| Exercise instructions |
Rewrite the excerpt from "I find that" to "Dissent into Treason.", putting "community" in place of "congregation".

| Excerpt |

※ ※ ※

Camus, who witnessed all sorts of horrors, continued to believe that deep down most people were good. He believed that to single out heroism for particular praise implied that “such actions stand out as rare exceptions, while callousness and apathy are the general rule”. The narrator in The Plague [i.e. Camus] does not share that view. “The evil that is in the world always comes of ignorance, and good intentions may do as much harm as malevolence, if they lack understanding [I think he is talking about Communism here]. On the whole men are more good than bad; that, however, isn’t the real point. But they are more or less ignorant, and it is this we call vice or virtue; the most incorrigible vice being that of an ignorance which fancies it knows everything and therefore claims for itself the right to kill. The soul of the murderer is blind; and there can be no true goodness nor true love without the utmost clear-sightedness.” I’m not quite sure what he’s saying in this last phrase. It may be something to do with Camus’s ‘existentialism’: his belief that no religious or political dogma can be allowed to stand in the way of the requirement for all human beings clear-sightedly to make their own moral decisions in a turbulent and godless world.
I find that as a left-of-centre person, I fit well into the freethinking, tolerant group of people who make up the Dublin Unitarian congregation. I like the identification with liberal Presbyterians and Unitarians – people like Henry Joy and Mary Ann McCracken, William Drennan, Archibald Hamilton Rowan and Samuel Neilson – who were prominent in the United Irishmen’s struggle for an independent, democratic Irish republic. I recommend the excellent book by my fellow church attender and former senior trade unionist, Fergus Whelan, on 18th century Dublin Unitarianism and revolution, Dissent into Treason.
I have also found Unitarianism’s idea of ‘progressive revelation’ a helpful one in my personal search for the strength to make moral and spiritual decisions in my life. To quote the long-serving early 20th century minister of this church, Ernest Savell Hicks: “Liberal thinkers in religion are not self-conceited enough to believe that they have arrived at final and ultimate truth in any department of life. They believe in a continuous and progressive revelation, and in a continuous and progressive aptitude – a sharpening of our spiritual wits, if one may be allowed the expression – whereby the soul and mind gradually become more delicately adjusted to receive the messages of God.”
I like that. I hope my spiritual wits are still sharp enough to receive messages both from my fellow human beings and from God, if he or she exists. If they’re not, then I’m not much use either as a journalistic observer of society – which I still am in many ways – or as a human being.

※ ※ ※

[Dataset entries]
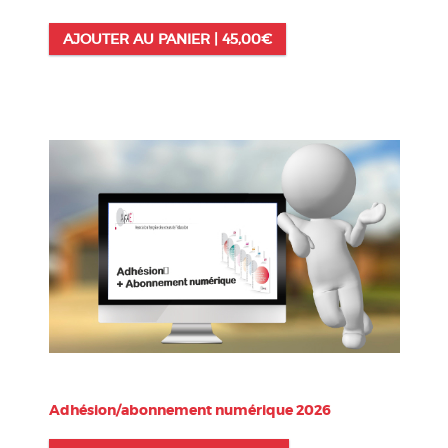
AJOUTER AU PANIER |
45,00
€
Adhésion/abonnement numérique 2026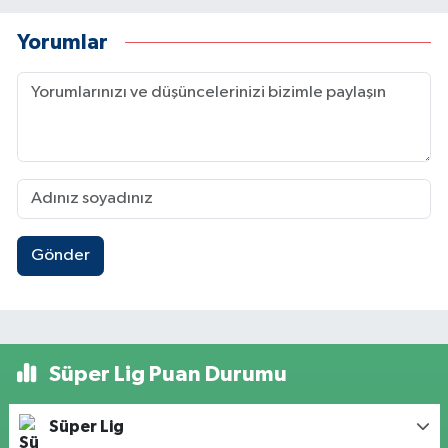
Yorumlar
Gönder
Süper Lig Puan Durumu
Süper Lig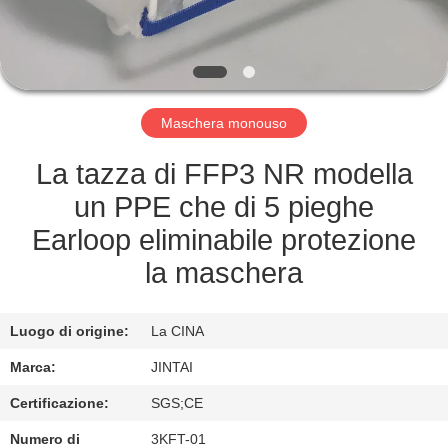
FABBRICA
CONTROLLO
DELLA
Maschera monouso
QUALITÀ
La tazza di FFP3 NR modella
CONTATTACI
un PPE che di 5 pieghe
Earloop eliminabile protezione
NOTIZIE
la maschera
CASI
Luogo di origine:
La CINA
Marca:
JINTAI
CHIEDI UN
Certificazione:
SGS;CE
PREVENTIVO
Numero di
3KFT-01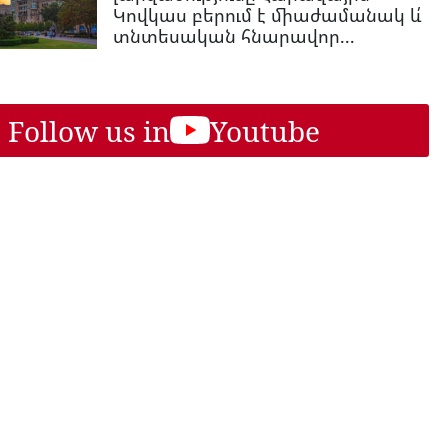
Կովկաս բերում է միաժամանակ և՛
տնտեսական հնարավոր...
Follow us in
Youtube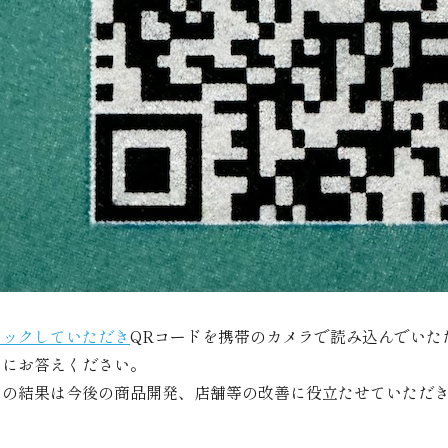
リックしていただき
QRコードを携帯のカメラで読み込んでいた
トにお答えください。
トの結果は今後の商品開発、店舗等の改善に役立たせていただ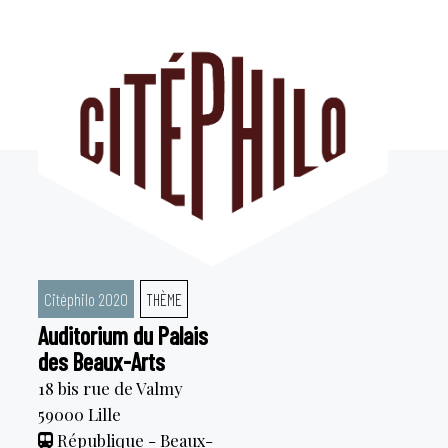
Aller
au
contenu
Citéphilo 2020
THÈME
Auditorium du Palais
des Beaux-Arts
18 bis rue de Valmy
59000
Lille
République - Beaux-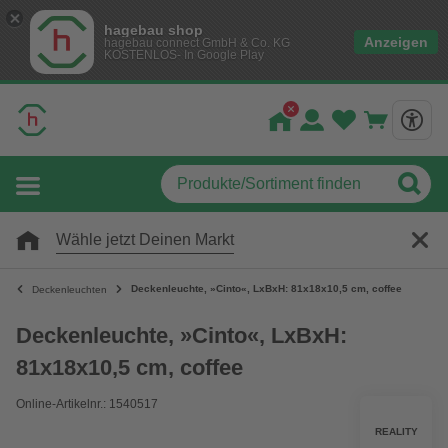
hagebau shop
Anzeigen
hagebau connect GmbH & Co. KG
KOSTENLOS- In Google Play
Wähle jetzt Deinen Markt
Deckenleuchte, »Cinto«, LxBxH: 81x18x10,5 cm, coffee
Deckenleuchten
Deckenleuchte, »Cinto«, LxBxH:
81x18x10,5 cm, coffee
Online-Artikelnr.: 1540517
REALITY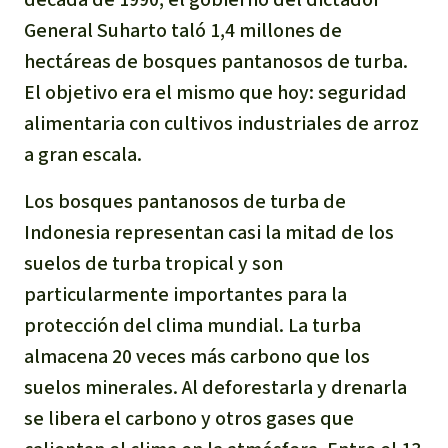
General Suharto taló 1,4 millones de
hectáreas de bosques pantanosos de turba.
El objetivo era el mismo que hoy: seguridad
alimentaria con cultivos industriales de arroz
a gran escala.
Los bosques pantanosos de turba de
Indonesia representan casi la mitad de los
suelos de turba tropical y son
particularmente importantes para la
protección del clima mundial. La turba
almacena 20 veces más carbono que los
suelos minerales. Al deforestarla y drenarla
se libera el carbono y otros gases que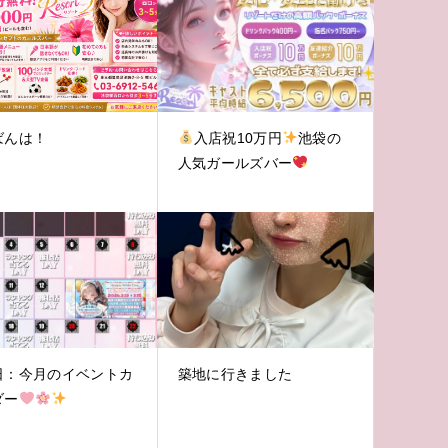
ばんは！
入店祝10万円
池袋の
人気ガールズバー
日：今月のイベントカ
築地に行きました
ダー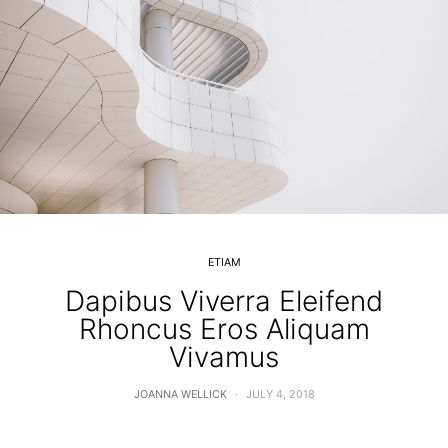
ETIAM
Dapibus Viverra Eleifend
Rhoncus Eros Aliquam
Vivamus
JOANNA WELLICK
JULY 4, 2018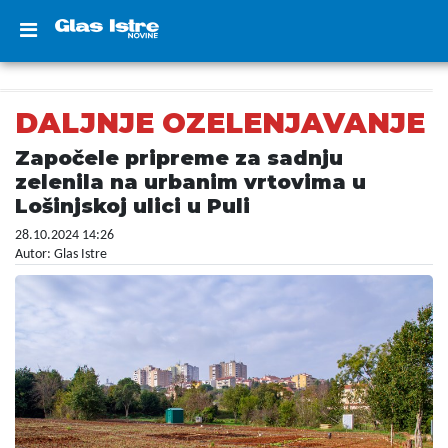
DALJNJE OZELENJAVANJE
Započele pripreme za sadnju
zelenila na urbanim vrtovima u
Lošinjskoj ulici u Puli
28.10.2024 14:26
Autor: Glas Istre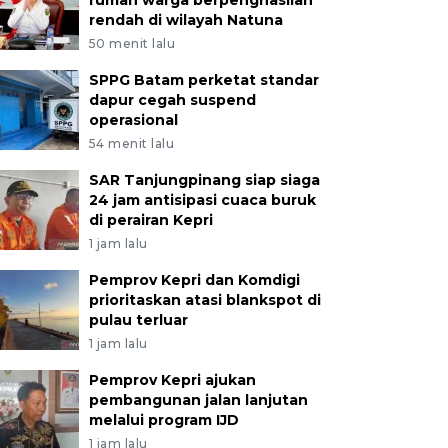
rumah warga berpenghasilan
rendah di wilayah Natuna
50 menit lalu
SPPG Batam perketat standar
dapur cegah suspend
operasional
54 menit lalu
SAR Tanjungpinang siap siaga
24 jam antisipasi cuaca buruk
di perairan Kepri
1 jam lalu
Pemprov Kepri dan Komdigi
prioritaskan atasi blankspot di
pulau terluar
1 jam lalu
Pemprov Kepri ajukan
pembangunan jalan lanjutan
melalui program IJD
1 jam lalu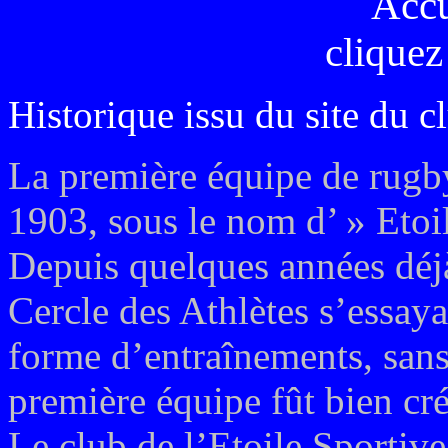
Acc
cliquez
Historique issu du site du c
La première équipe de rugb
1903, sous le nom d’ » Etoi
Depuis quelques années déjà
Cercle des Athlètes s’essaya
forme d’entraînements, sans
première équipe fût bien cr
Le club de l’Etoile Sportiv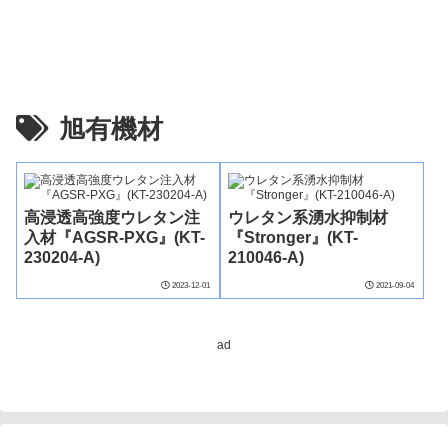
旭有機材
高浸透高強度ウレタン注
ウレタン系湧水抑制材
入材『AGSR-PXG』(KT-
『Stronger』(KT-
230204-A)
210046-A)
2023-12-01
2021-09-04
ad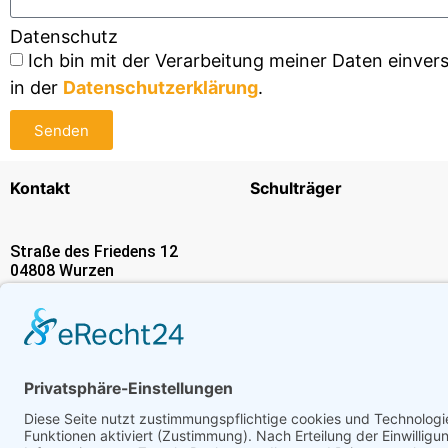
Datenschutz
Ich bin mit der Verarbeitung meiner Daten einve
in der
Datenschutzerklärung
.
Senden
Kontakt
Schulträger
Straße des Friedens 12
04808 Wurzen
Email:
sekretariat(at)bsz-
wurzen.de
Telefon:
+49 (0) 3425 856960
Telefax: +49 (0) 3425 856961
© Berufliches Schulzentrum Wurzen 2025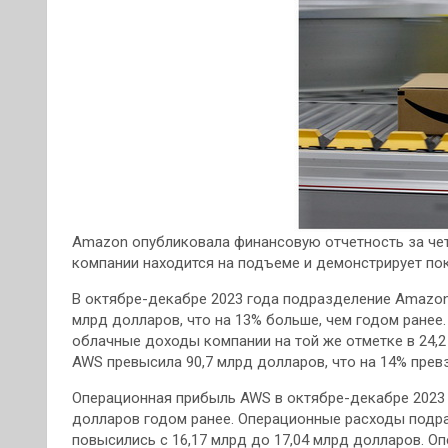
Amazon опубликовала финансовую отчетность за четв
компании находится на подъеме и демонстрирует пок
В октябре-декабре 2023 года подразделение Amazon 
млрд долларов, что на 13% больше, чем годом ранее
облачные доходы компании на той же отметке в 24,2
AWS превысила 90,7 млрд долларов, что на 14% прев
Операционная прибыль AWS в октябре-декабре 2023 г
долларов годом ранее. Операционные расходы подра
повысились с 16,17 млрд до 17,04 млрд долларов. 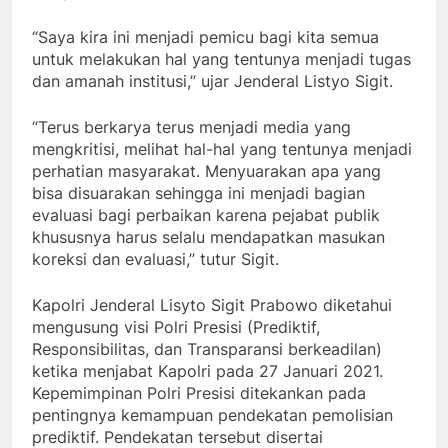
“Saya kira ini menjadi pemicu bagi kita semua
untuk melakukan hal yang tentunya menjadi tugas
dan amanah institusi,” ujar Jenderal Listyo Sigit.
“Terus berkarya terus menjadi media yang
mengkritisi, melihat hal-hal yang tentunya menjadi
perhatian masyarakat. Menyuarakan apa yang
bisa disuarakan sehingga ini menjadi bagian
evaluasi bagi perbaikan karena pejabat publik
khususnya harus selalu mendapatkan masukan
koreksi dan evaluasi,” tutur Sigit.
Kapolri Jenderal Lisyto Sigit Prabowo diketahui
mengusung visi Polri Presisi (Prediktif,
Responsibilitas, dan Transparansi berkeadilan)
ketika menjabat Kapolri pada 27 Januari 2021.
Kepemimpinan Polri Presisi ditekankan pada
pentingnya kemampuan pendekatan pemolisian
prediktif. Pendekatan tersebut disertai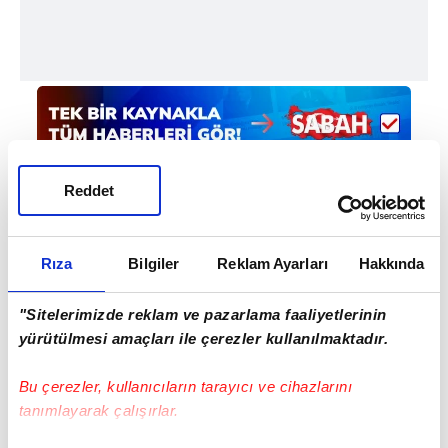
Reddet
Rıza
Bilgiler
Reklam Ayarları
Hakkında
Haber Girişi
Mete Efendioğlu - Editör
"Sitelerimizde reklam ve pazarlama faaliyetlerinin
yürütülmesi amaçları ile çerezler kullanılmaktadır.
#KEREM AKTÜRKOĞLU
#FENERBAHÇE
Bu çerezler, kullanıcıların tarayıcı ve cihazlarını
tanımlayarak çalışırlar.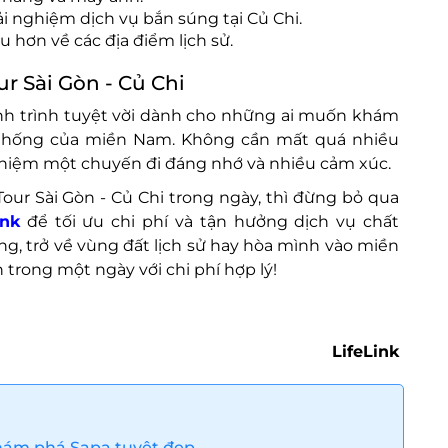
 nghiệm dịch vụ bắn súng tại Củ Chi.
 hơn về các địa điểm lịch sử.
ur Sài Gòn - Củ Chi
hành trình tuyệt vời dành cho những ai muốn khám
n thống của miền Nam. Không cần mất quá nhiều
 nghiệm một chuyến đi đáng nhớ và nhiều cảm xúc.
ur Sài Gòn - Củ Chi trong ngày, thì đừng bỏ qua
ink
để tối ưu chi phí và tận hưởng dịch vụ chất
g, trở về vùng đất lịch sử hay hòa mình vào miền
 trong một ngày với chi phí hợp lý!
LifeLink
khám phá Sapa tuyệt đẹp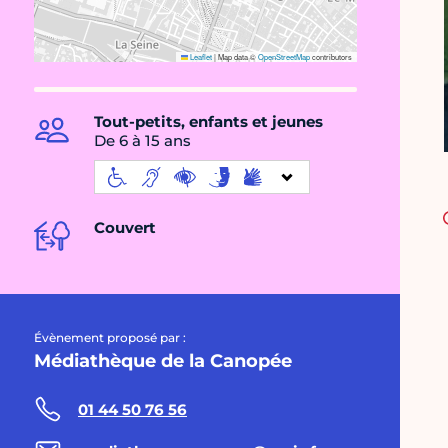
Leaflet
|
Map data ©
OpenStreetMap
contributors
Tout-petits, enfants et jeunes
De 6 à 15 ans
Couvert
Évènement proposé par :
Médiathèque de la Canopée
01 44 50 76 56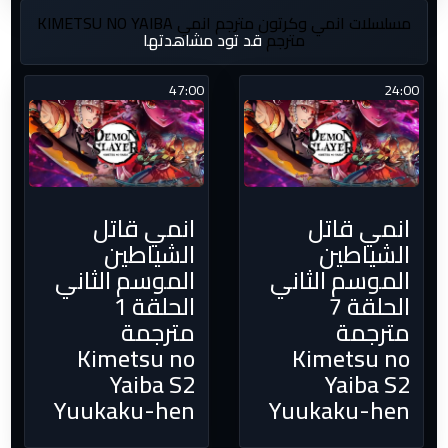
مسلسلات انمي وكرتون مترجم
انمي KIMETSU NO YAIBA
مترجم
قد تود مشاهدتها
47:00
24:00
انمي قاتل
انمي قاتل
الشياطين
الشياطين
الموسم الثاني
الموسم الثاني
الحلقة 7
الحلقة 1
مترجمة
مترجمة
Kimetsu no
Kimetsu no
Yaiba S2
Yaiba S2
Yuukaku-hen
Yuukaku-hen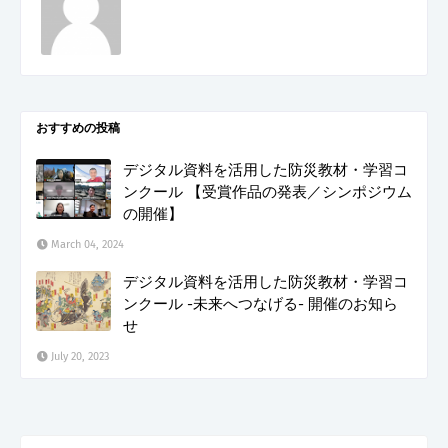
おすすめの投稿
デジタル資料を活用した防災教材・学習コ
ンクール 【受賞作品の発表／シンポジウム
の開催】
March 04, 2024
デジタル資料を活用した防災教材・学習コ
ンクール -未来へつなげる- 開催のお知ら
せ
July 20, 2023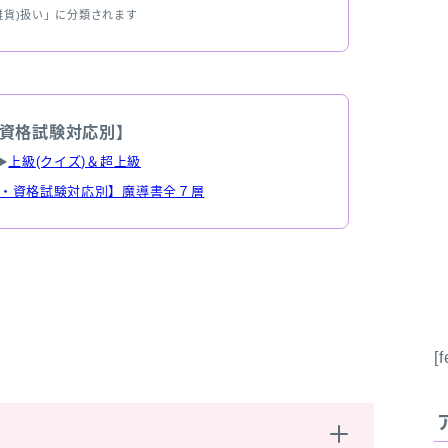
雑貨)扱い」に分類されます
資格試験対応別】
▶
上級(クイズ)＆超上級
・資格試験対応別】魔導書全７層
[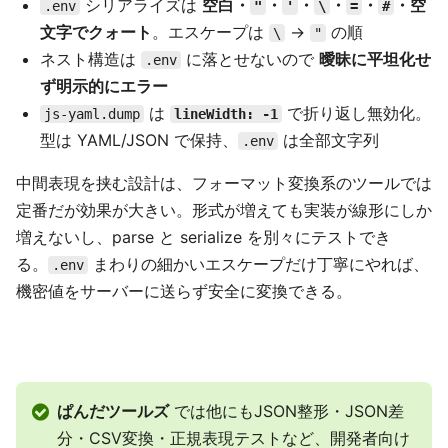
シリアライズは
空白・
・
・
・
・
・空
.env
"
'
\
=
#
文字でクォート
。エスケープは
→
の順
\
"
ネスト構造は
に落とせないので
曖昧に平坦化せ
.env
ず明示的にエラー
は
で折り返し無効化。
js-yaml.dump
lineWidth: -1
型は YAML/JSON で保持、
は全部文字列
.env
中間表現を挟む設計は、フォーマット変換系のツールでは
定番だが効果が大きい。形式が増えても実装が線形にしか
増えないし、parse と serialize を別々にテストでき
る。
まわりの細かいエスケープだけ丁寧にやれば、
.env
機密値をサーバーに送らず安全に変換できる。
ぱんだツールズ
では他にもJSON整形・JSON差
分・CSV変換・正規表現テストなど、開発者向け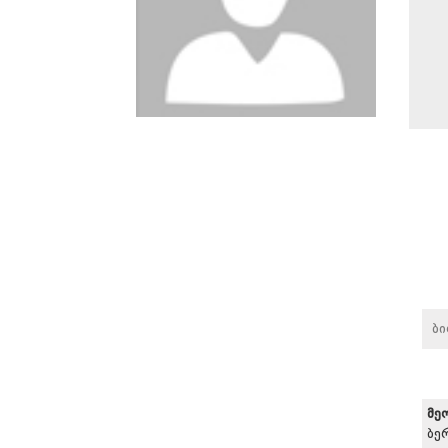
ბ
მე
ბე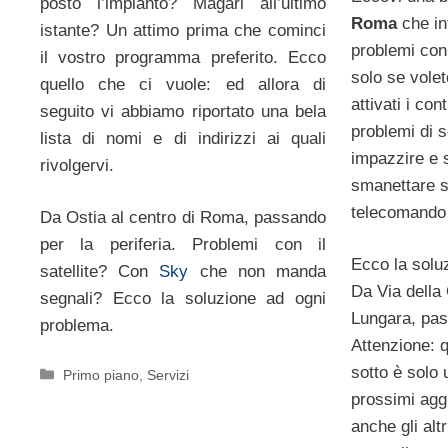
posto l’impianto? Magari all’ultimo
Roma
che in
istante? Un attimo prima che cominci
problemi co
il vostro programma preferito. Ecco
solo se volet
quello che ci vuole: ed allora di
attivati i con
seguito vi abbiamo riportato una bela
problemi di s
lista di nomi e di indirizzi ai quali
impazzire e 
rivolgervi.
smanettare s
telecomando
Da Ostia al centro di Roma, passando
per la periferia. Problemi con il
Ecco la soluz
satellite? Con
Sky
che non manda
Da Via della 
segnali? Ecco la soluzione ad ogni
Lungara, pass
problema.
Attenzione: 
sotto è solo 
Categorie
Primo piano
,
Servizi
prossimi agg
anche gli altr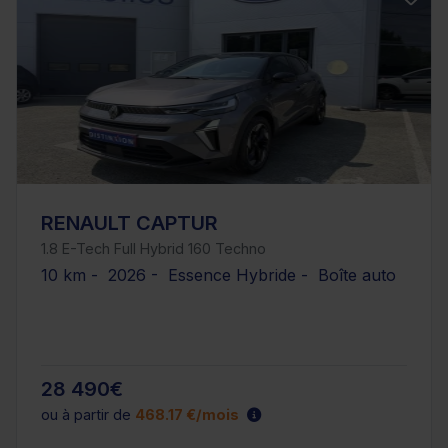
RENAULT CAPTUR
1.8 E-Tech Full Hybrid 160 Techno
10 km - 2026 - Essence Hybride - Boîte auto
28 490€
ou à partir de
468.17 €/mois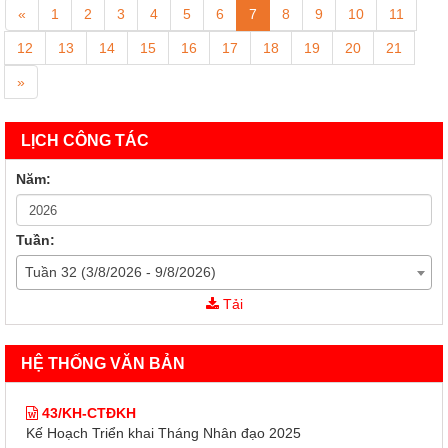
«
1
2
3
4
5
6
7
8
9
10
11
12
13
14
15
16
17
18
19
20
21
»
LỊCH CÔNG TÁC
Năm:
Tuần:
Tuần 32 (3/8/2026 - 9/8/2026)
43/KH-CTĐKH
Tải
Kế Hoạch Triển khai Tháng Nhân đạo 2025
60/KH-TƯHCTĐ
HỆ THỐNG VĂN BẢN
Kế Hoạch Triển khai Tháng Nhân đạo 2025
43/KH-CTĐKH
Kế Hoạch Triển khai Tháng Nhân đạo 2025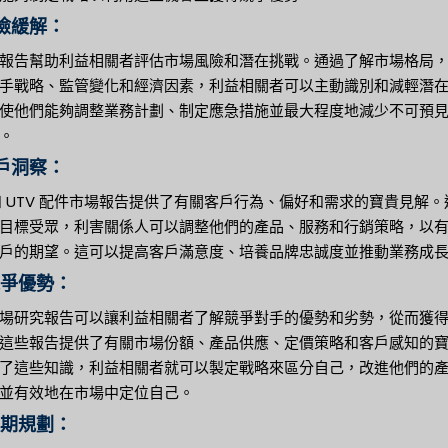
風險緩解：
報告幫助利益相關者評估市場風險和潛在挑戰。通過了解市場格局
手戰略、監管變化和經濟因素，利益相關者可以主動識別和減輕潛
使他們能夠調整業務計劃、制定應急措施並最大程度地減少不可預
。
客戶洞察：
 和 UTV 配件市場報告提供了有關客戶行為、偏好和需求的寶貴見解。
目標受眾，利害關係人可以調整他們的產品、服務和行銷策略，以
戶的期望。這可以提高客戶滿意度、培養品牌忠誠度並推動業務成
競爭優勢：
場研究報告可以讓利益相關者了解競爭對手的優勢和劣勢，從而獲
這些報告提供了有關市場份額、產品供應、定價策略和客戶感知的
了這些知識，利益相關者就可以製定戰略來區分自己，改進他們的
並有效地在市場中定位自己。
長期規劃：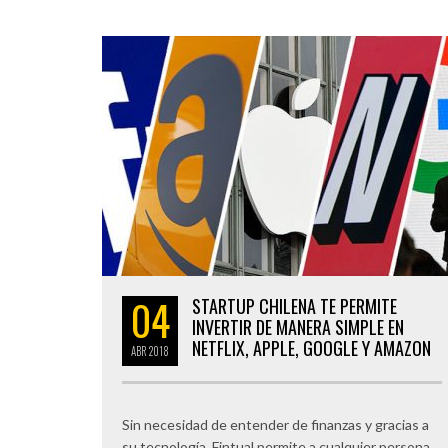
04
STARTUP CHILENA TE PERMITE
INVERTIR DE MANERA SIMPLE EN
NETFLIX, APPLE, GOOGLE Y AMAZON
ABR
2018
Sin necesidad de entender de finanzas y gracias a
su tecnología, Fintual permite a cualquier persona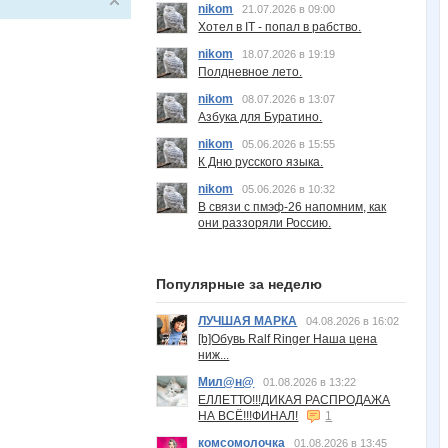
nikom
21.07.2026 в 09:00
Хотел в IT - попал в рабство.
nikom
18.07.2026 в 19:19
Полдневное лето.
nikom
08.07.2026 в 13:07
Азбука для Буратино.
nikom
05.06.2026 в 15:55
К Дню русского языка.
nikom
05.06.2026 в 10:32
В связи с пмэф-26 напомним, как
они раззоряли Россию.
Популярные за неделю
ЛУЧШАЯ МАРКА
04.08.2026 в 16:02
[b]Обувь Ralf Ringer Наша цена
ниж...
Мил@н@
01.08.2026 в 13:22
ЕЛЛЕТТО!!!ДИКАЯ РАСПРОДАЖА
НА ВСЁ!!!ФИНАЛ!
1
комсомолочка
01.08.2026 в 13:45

※ ※ ※

| Problem solution |
I find that as a left-of-centre person, I fit well into the freethinking, tolerant group of people who make up the Dublin Unitarian community. I like the identification with liberal Presbyterians and Unitarians – people like Henry Joy and Mary Ann McCracken, William Drennan, Archibald Hamilton Rowan and Samuel Neilson – who were prominent in the United Irishmen’s struggle for an independent, democratic Irish republic. I recommend the excellent book by my fellow church attender and former senior trade unionist, Fergus Whelan, on 18th century Dublin Unitarianism and revolution, Dissent into Treason.